正解は1つではありませんし、どれを選ぶかは、損益の良し悪しでは決まりません。

従業員、金融機関、主要取引先、株主――それぞれの利害と痛みを並べ、どの案が総和を最大化するかで決まります。

だから、最初に描くべきは
「利害調整の地図」
です。

誰にどの負担を求め、誰にどの利益を残すのか。

その配分から、最適解を導き出すことです。

全体像がない議論は、結局
「延命か清算か」
という粗い二択に戻り、再建の機会を失います。

実例を挙げます。

L社は資金難に陥った際、
「清算か再建か」
の二択で議論を絞り込みました。

それは利害関係者の負担や利益を無視するかたちとなり、結果として、取引先との交渉は進まず、従業員への説明も割れ、最終的に支援の芽は消えました。

一方、M社は早期に利害調整の地図を描きました。

従業員には雇用の枠を示し、金融機関には債権放棄と引き換えに新規事業の青写真を提示した。

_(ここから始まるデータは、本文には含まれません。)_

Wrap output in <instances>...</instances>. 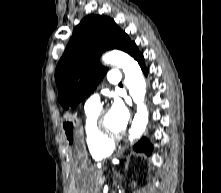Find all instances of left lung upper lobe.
Listing matches in <instances>:
<instances>
[{
	"label": "left lung upper lobe",
	"mask_w": 221,
	"mask_h": 193,
	"mask_svg": "<svg viewBox=\"0 0 221 193\" xmlns=\"http://www.w3.org/2000/svg\"><path fill=\"white\" fill-rule=\"evenodd\" d=\"M134 42L113 19L88 15L76 26L55 72L59 102L75 108L87 97L106 73L99 63L101 54L110 49L128 53Z\"/></svg>",
	"instance_id": "obj_1"
}]
</instances>
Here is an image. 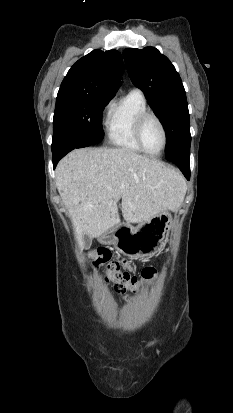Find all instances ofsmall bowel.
<instances>
[{
	"label": "small bowel",
	"mask_w": 233,
	"mask_h": 413,
	"mask_svg": "<svg viewBox=\"0 0 233 413\" xmlns=\"http://www.w3.org/2000/svg\"><path fill=\"white\" fill-rule=\"evenodd\" d=\"M118 259L123 264V267L125 268L126 272H131L132 274L136 273V270L132 269V266L128 264L129 257L127 255H119Z\"/></svg>",
	"instance_id": "1"
}]
</instances>
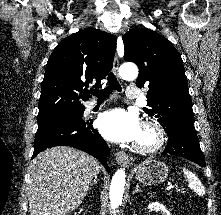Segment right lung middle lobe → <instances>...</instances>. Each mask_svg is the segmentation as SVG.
I'll return each instance as SVG.
<instances>
[{"mask_svg": "<svg viewBox=\"0 0 221 215\" xmlns=\"http://www.w3.org/2000/svg\"><path fill=\"white\" fill-rule=\"evenodd\" d=\"M84 109L85 108H81V109L63 113V114L38 117V125L47 123V122L56 121V120L80 118L81 116H83Z\"/></svg>", "mask_w": 221, "mask_h": 215, "instance_id": "right-lung-middle-lobe-1", "label": "right lung middle lobe"}]
</instances>
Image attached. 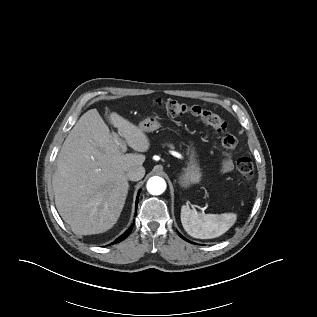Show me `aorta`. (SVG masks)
I'll return each mask as SVG.
<instances>
[{
	"instance_id": "1",
	"label": "aorta",
	"mask_w": 317,
	"mask_h": 317,
	"mask_svg": "<svg viewBox=\"0 0 317 317\" xmlns=\"http://www.w3.org/2000/svg\"><path fill=\"white\" fill-rule=\"evenodd\" d=\"M165 189L166 182L159 176H153L147 182V191L152 195H160Z\"/></svg>"
}]
</instances>
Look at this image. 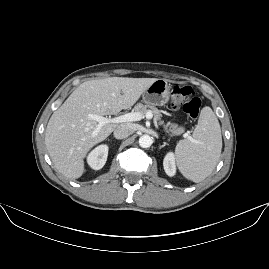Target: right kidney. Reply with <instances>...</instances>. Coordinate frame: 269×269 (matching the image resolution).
I'll return each instance as SVG.
<instances>
[{"label":"right kidney","mask_w":269,"mask_h":269,"mask_svg":"<svg viewBox=\"0 0 269 269\" xmlns=\"http://www.w3.org/2000/svg\"><path fill=\"white\" fill-rule=\"evenodd\" d=\"M108 150L109 148L107 145L97 146L89 153L87 157L88 165L94 170L101 169L107 161Z\"/></svg>","instance_id":"right-kidney-1"}]
</instances>
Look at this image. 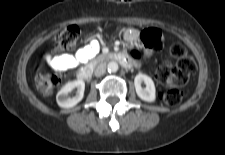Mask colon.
Returning <instances> with one entry per match:
<instances>
[{"label":"colon","instance_id":"5ec220e1","mask_svg":"<svg viewBox=\"0 0 225 155\" xmlns=\"http://www.w3.org/2000/svg\"><path fill=\"white\" fill-rule=\"evenodd\" d=\"M79 37L80 29L75 25L68 26L54 37L55 48L59 51L72 50ZM140 40L144 47L155 49L161 44L162 33L157 29L148 28L142 31ZM170 53L177 59L176 63L163 62L157 69L156 78L160 84L167 87L165 91L159 93V99L168 106H175L182 99L181 88L188 83L190 77L196 72L197 66L180 43H174L170 47ZM129 54L136 63L144 58L141 49L137 46L132 47ZM60 82L61 78L57 74H39L36 77L37 88L42 94L51 93Z\"/></svg>","mask_w":225,"mask_h":155}]
</instances>
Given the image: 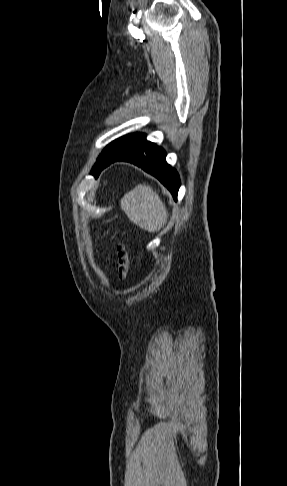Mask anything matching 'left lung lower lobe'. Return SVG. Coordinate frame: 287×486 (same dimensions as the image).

結果として、スポンサー候補との調整も進み、複数の選択肢を保持したまま再建に入れました。

差を分けたのは、損益ではなく
「問いの立て方」
でした。

結論は単純です。

問うべきは、
「法的整理をするかしないか」
ではない。

「どの未来を選ぶか」
です。

選択を先延ばしすれば、その未来は他人に決められることになるのです。

要するに、選択を先延ばしにする=未来は、裁判所と債権者に握られる、ということです。